According to Michael Witzel, some Vedic passages point to the Indo-Aryan migrations. A translation by M. Witzel (1989) of one passage of the Baudhayana Shrauta Sutra may be interpreted as evidence in favor of the Aryan Migration:

Then, there is the following direct statement contained in (the admittedly much later) BSS [Baudhāyana Śrauta Sūtra] 18.44:397.9 sqq which has once again been overlooked, not having been translated yet: "Ayu went eastwards. His (people) are the Kuru Panchala and the Kasi-Videha. This is the Ayava (migration). (His other people) stayed at home. His people are the Gandhari, Parsu and Aratta. This is the Amavasava (group)" (Witzel 1989: 235).

Based on Witzel's article, historians like Romila Thapar state that this passage contained literary evidence for Aryan migration. The historian Ram Sharan Sharma argued that this passage is "the most explicit statement of immigration into the Subcontinent." The translation by the late Austrian Indologist and Brahmana specialist Hertha Krick (1982), and in part T. Goto (2000), agree with Witzel's. Krick writes (in German:) "Westwards Amavasyu (or: he stayed home in the west, as his name says 'one who has goods/possessions at home')".

Witzel's translation has been criticized by supporters of the Indigenous Aryans theory. In 1998 Indologist Koenraad Elst, a supporter of the Indigenous Aryans theory, was the first to criticize Witzel's translation of the BSS passage, stating:

This text actually speaks of a westward movement towards Central Asia, coupled with a symmetrical eastward movement from India's demographic centre around the Saraswati basin towards the Ganga basin."

Archaeologist B. B. Lal, another supporter of the Indigenous Aryans theory, also suggests the mention of westward movements of some Vedic clans to be the case, rather than any movements from Central Asia or Afghanistan.

The passage, or parallel passages, were also discussed by Hans Henrich Hock and (in part) Toshifumi Goto, who also diverged from Witzel's translation.
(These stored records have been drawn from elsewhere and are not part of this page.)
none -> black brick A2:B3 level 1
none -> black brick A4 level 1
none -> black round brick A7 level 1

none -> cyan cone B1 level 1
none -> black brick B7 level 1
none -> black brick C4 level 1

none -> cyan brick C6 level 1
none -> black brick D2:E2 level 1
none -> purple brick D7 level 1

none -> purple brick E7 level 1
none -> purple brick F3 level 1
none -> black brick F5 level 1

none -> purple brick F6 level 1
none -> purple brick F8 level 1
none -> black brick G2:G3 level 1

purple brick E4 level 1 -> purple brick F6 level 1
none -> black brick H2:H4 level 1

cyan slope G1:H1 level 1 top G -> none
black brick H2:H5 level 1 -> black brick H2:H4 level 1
Agarwal further compared Witzel's translation with earlier translations by Willem Caland, C.G. Kashikar and D.S. Triveda, noting that they all state that "Amavasu migrated westwards, rather than staying where he was." According to Cardona, "this text cannot serve to document an Indo-Aryan migration into the main part of the subcontinent." Nevertheless, Cardona also notes that "major arguments put forth by those who maintain that the Indo-Aryans were indigenous to the subcontinent are not cogent." According to Vishal Agarwal, (Note: In an article published by Astha Bharati, "society to promote National unity and integrity.")

...it is perhaps less tortuous to interpret this passage figuratively in a different manner that is more consistent with the Indian tradition. Indian tradition holds that the KuruPanchalas, and later Kashi- Videhas followed Vedic orthoproxy (i.e., they performed fire sacrifices to the Devas) and therefore were ‘alive’, whereas the progeny of Amavasu did not sacrifice to the Devas and hoarded their wealth in their homes.
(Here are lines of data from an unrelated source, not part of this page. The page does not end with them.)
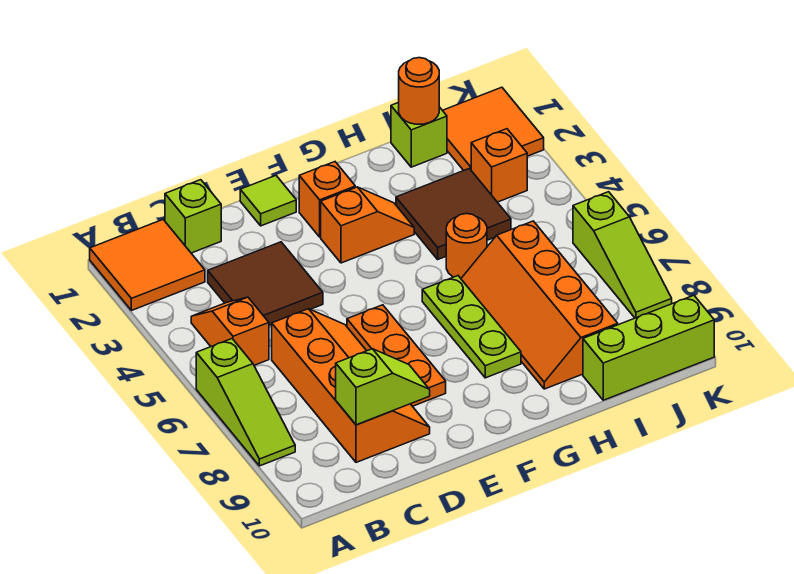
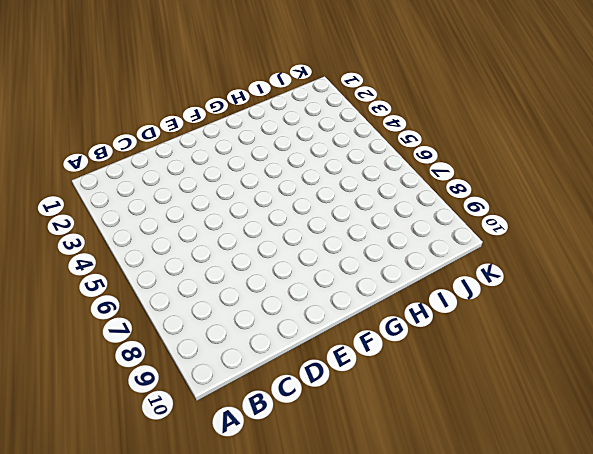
none -> orange tile A1:B2 level 1
none -> lime slope A6:A8 level 1 top 6
none -> orange slope B4:B5 level 1 top 5

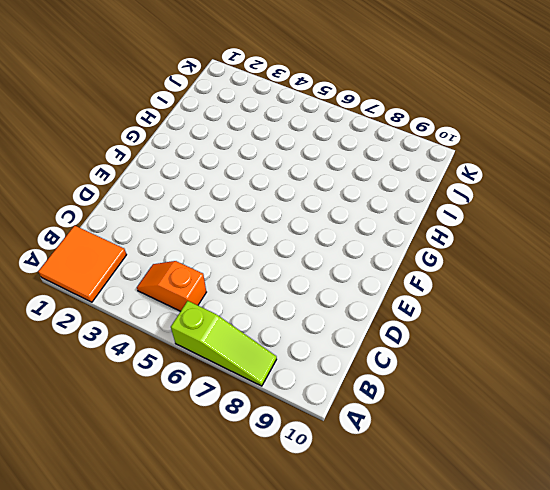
none -> lime brick C1 level 1
none -> brown tile C3:D4 level 1
none -> orange slope C6:D9 level 1 top C

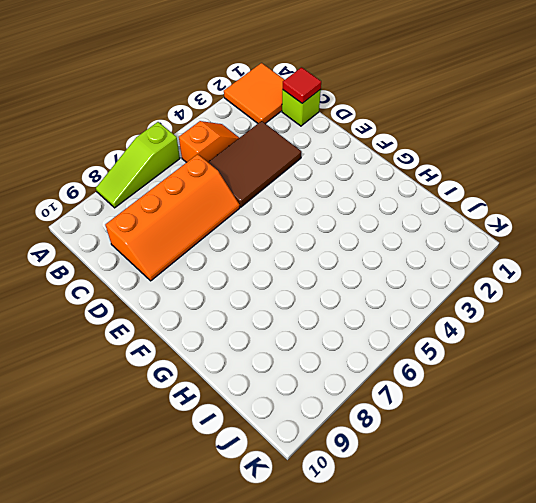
red tile C1 level 2 -> none
brown tile C3:D5 level 1 -> brown tile C3:D4 level 1
none -> lime tile E1 level 1
none -> orange plate E6:E8 level 1
none -> orange brick F2 level 1

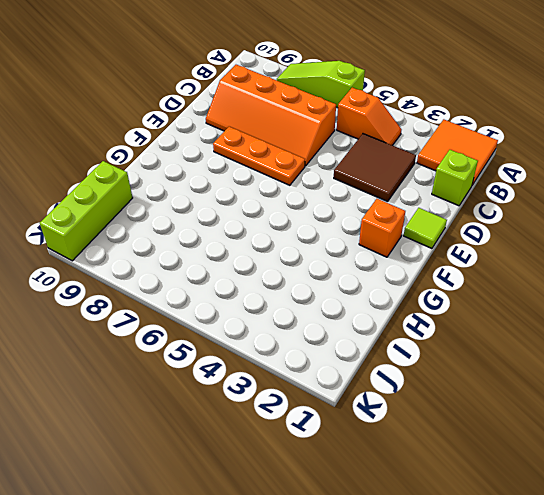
none -> orange slope F3:G3 level 1 top F
none -> lime plate G6:G8 level 1
none -> brown tile H3:I4 level 1

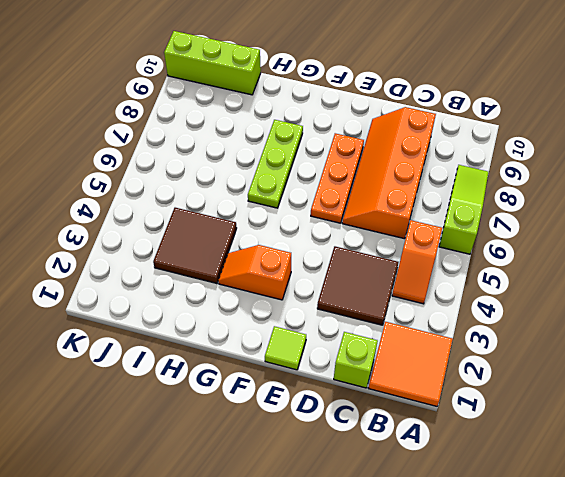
none -> orange brick F2 level 1
none -> orange round brick H5 level 1
none -> orange slope H6:I9 level 1 top I

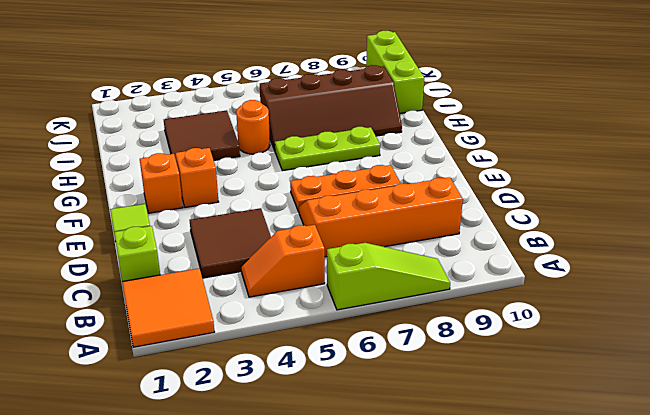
brown slope H6:I9 level 1 top I -> orange slope H6:I9 level 1 top I
none -> lime brick I1 level 1
none -> orange tile J1:K2 level 1
none -> orange brick J3 level 1

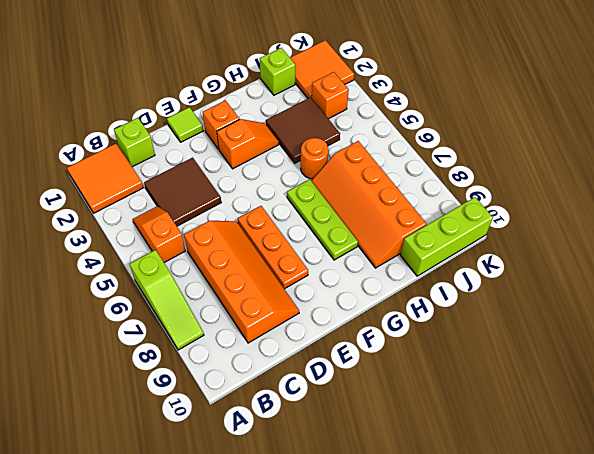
none -> lime slope K6:K8 level 1 top 6
none -> lime slope C9:D9 level 2 top C
none -> orange round brick I1 level 2

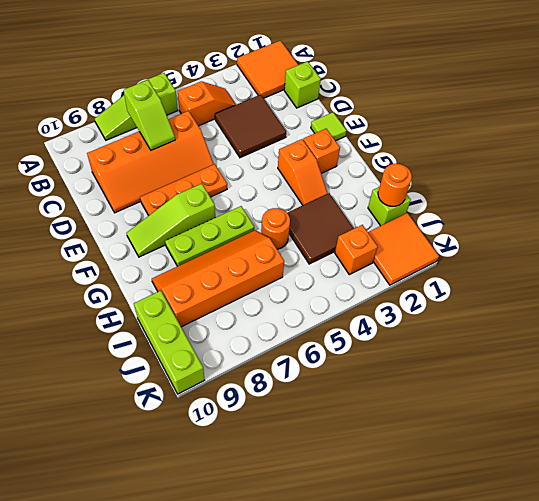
lime slope B7:C7 level 2 top B -> lime slope C9:D9 level 2 top C
lime slope F7:F9 level 1 top 7 -> lime slope K6:K8 level 1 top 6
Agarwal further notes that

One must be extremely wary of using at least the Vedic versions of this legend to construct real history of human migrations, otherwise we would have to deduce an emigration from India in the direction of Central Asia. There is absolutely no read to read modern and colonial Aryan invasion and migration theories into ancient ritual texts.

The only published reaction so far by Witzel has appeared already in 2001 (in EJVS 7–3, notes 45-46). He discusses in detail the various possibilities for an interpretation of the passage and concludes "Whatever interpretation one chooses, this evidence for movements inside the subcontinent (or from its northeastern borders, in Afghanistan) changes little about the bulk of evidence assembled from linguistics and from the RV itself that points to an outside origin of Vedic Sanskrit and its initial speakers."